At the end of the nineteenth century, the pro-British sultan of Zanzibar (part of modern Tanzania), Sultan Hamad, was poisoned by his devious pro-German relative, Khalid bin Barghash, who usurped the throne. At the time, Britain had a veto over candidates for the sultancy, but Bin Barghash didn’t seem to care. In fact, he told Britain to take a running jump – he was going to rule and there was nothing they could do about it.

‘Actually,’ replied the British, politely, ‘there’s quite a lot we can do about it.’ The Royal Navy consequently turned
up in Zanzibar harbour, anchoring five warships opposite the palace. Bin Barghash was confident, however, because he had given his slaves and the women of his harem guns to repel the British – after all, he was a sultan and the British were mere infidels.

At 8.30am on 27 August 1896 he told the British once more that he didn’t believe for one second that they would do anything to him. He was informed that at 9am precisely the Navy would begin shelling his palace. Once more he scoffed. At 9am precisely, the Navy began shelling his palace. At that point he bravely fled, after giving his subjects in the palace strict instructions not to do the same. He ran to the German compound, seeking refuge, and during the next half hour the palace was turned into matchsticks.

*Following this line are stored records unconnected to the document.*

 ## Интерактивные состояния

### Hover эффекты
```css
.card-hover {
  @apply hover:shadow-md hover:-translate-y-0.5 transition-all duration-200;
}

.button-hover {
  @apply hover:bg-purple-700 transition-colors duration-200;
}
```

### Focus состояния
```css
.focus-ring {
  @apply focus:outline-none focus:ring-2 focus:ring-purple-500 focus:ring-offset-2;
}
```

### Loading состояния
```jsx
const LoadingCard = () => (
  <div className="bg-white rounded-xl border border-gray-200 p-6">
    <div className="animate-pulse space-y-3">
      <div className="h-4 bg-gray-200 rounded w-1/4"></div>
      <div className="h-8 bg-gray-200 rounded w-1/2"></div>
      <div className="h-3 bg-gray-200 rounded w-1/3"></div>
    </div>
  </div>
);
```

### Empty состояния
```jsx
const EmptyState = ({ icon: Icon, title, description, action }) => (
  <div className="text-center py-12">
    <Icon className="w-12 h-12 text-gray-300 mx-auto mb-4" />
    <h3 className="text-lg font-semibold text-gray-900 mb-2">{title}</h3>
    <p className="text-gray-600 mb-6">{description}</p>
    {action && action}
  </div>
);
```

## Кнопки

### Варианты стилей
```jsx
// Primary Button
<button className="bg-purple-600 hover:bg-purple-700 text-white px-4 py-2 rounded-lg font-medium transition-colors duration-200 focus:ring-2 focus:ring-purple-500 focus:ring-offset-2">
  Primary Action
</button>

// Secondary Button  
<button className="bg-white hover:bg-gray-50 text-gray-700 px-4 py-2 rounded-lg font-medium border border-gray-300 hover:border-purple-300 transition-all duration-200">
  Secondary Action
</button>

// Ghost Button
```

At 9.35am the war was declared over, when the Navy was surprised (and somewhat distraught) to discover that Bin Barghash’s servants had actually followed his orders and remained in the palace while it was being reduced to rubble.

THE WRONG ENEMY – THE RUSSIAN FLEET DECLARES WAR ON BRITAIN, 1904

When a number of fishermen from Hull went out one day in October 1904 they didn’t expect the Russian Navy to attempt to kill them all. But while the trawlers were happily drifting about in the North Sea, a number of Russian warships did, indeed, open fire. A 15-minute one-sided battle commenced, with one of the trawlers being sunk and three men killed.

The Russians, it seemed, had somehow misidentified the fishing trawlers as part of the Japanese Navy. Russia and
Japan were at war and there had been a bizarre belief, started by an over-zealous Russian spy, that Japanese vessels were planning to sail halfway around the world to fight the Russian fleet from the other direction – what would have been one of the world’s most pointless sneak-attacks. The Russians’ action served only to strengthen British anti-Russian, pro-Japanese bonds and, when the Russian fleet was destroyed by the Japanese Navy, Britain awarded the Japanese commander, Admiral Togo, the Order of Merit.

THE INDIAN VISITORS – INFORMING THE ENEMY, 1914

During the Great War the campaign in East Africa was seen by the British Army as a sideshow to the main event in Europe, meaning it could be left to Indian troops. In fact, other than the Gurkhas (who enjoyed the same high reputation as they do now), the badly equipped, ill-disciplined and under-trained Indian regiments were among the least able troops under British command. They were therefore given the relatively simple task of taking the port of Tanga, in modern Tanzania, from the Germans.

So it was that the 8,000-strong force that Britain dispatched from Bombay under the command of Major-General Arthur Edward Aitken was described by his intelligence officer as ‘the worst in India … I tremble to think what may happen if we meet with serious opposition. The senior officers are nearer to fossils than active energetic leaders.’ They would, at least, have one vital weapon in their armoury: surprise. The Germans would not know about the assault until it happened.